La nomade laissa naître un rire dans sa gorge mais il mourut avant ses lèvres. Dans la nuit, Ekaterina ne savait pas dire si c'était de la tristesse ou bien l'ironie de celle qui sait mais qui ne dira pas. Elle tapota quelques secondes la cuisse de la jeune femme en souriant, puis laissa son expression se noyer dans ses souvenirs :

"J'ai vu des hyènes rôder, le lendemain. Elles avaient dû trouver une bonne proie à manger. Le soir, j'ai fait dormir le dromadaire dans la tente avec moi, de peur qu'elles le croquent. Et c'est moi qui ai dormi contre lui, ce soir-là."

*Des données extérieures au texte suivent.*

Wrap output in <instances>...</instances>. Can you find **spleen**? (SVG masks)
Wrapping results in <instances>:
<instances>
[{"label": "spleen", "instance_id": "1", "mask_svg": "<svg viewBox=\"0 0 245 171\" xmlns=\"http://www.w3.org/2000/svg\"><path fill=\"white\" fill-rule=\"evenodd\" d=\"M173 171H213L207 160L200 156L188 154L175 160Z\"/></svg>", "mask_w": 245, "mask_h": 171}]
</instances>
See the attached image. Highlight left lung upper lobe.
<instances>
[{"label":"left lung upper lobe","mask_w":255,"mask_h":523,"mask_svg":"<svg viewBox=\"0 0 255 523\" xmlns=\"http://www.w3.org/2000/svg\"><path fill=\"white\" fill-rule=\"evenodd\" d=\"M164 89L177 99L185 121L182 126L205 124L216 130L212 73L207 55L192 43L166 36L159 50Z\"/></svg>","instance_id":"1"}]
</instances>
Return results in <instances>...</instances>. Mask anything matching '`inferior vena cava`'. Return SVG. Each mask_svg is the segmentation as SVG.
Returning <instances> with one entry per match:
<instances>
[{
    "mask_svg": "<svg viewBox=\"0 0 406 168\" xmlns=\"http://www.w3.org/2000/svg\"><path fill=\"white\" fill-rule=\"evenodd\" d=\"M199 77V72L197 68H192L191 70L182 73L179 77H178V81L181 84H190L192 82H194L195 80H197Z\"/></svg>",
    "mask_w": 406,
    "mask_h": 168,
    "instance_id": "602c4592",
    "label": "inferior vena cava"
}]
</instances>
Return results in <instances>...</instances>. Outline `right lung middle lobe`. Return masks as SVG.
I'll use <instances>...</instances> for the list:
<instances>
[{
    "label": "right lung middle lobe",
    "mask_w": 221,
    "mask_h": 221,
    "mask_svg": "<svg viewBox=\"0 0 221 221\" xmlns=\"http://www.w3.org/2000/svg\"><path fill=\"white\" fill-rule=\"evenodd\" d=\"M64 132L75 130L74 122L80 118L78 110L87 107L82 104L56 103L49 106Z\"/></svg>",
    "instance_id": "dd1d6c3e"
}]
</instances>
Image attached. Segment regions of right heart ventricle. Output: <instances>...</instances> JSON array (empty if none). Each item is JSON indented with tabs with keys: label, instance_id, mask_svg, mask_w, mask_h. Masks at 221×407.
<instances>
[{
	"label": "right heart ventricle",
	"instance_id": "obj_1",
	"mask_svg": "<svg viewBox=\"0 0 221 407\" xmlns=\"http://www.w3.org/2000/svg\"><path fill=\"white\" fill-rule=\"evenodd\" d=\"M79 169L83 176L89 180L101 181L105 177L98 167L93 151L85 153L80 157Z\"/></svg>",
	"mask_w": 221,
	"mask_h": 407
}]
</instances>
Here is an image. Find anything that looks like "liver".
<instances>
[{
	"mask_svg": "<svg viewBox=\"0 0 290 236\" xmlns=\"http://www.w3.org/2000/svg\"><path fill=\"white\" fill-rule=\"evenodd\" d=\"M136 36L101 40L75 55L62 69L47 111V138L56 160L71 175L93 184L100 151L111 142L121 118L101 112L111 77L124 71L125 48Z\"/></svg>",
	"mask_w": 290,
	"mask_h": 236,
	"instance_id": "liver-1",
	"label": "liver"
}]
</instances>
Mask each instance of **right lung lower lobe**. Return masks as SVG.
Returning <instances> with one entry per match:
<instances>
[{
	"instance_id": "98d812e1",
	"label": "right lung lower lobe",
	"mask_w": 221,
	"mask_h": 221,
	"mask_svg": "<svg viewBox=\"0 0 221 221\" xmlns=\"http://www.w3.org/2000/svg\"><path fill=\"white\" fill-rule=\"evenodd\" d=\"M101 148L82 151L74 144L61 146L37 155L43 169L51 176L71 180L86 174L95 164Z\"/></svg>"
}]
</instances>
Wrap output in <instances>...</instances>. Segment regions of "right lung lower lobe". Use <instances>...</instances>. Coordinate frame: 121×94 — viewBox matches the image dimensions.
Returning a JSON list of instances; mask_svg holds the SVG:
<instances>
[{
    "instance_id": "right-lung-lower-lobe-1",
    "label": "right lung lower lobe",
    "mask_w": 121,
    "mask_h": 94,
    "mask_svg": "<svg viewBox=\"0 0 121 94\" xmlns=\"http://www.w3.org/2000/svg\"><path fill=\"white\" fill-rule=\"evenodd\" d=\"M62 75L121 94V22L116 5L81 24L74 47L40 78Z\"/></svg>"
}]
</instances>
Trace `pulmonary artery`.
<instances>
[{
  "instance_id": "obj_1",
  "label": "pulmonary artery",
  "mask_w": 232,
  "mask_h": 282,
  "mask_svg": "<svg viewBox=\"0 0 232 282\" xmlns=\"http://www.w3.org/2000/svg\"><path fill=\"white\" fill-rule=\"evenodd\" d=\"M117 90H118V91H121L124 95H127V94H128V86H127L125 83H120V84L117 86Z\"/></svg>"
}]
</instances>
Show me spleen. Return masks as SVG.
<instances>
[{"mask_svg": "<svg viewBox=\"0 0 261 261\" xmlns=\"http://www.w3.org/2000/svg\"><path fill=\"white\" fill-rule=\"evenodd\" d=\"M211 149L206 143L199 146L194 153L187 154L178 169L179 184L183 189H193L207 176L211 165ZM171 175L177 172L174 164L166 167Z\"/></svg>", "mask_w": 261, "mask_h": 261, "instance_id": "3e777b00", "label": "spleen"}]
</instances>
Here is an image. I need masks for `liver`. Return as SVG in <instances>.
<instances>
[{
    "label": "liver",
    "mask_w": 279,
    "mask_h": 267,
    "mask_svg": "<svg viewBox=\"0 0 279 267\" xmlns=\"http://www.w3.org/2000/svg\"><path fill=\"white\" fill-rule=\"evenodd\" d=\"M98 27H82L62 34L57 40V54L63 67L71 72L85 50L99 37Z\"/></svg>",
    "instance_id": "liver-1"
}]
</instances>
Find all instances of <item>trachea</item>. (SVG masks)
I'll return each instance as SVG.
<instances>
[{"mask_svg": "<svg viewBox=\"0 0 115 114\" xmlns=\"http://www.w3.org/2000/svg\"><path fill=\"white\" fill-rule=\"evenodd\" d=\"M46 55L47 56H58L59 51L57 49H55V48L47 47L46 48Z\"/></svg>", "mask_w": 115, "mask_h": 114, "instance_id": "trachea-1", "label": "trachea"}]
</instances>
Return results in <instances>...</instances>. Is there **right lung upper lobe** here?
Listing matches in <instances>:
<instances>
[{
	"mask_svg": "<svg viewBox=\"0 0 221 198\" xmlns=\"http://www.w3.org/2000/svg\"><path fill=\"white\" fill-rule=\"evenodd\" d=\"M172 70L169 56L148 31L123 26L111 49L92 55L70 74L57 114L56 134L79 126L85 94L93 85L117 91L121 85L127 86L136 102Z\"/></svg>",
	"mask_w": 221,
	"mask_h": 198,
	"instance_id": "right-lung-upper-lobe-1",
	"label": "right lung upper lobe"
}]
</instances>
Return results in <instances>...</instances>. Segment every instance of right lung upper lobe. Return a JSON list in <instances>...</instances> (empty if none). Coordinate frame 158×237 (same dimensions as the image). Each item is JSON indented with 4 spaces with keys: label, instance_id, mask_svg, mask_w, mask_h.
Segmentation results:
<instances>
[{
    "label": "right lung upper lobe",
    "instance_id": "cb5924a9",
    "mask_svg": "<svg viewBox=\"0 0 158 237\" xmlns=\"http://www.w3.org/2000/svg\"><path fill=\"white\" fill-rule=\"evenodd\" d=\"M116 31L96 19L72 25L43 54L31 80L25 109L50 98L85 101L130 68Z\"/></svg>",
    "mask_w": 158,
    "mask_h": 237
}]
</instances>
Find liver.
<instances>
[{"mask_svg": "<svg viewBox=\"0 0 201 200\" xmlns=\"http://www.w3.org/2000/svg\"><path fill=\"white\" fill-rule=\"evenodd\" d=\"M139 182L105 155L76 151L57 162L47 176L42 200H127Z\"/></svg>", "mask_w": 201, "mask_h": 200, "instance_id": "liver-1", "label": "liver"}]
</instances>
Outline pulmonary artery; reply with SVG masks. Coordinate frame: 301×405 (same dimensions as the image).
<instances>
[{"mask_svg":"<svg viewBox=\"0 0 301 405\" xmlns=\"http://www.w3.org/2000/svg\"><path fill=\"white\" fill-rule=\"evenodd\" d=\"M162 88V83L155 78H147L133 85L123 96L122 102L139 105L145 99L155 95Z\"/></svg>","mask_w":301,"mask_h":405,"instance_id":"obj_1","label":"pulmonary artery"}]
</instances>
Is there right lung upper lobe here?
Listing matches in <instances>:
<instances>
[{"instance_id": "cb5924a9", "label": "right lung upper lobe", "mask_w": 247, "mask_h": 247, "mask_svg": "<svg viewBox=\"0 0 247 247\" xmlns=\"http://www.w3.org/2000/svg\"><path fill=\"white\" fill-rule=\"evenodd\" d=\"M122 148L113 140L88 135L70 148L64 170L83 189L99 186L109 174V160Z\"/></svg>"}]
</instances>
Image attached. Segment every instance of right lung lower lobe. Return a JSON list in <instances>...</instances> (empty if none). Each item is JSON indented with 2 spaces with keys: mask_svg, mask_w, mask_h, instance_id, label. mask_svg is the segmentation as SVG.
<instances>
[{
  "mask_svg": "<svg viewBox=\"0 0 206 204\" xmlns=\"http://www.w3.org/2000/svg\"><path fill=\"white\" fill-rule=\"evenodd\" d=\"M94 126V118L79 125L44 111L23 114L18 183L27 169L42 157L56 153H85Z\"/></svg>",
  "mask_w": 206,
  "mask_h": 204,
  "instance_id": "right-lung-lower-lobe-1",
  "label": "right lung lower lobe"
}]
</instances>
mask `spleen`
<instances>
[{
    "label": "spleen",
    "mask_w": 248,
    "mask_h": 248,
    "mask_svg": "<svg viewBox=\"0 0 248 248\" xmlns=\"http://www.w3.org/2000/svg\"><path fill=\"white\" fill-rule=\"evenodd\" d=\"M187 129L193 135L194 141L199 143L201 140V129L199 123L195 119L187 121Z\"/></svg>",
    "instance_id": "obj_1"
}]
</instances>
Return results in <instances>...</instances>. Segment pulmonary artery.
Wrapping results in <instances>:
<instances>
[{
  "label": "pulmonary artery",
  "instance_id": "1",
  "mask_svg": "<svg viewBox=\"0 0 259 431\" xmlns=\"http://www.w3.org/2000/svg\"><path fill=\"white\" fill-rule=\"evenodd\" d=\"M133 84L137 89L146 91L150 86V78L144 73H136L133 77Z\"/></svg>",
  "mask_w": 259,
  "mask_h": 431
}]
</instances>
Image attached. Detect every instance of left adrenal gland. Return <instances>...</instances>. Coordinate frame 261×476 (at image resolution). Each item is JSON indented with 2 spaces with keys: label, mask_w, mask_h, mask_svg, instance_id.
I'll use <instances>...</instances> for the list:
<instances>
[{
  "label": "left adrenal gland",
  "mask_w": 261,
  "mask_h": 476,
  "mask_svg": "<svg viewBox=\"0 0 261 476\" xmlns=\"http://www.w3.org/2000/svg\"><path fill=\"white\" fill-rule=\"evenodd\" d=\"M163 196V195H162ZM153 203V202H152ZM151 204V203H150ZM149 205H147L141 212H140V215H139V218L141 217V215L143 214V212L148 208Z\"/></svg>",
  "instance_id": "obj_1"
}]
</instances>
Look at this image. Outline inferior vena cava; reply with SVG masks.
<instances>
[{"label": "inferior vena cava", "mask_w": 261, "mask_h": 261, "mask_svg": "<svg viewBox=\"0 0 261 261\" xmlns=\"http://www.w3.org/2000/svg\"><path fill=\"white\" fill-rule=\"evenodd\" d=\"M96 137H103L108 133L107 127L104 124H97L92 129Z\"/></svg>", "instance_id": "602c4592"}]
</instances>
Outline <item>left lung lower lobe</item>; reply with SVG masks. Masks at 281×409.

Un rayon de lune brilla dans l'or de son large sourire revenu. Ekaterina se permit de plonger elle aussi dans le passé de la vieille femme : la lumière sépia des jours anciens, la surprise face à l'insouciance de l'enfance, l'odeur fruitée de la petite contre celle musquée du dromadaire, le poids des paupières qui luttent pour ne pas se sceller, et le vide, le matin, la solitude, la déception et les questions. Une certitude : la rencontre avec cette petite l'avait marquée. Était-ce à partir de cet instant que la nomade avait capté cette lumière qui ne l'avait plus jamais quittée ? Après tout, le Soleil n'éblouit jamais autant que lorsqu'il a de quoi le refléter.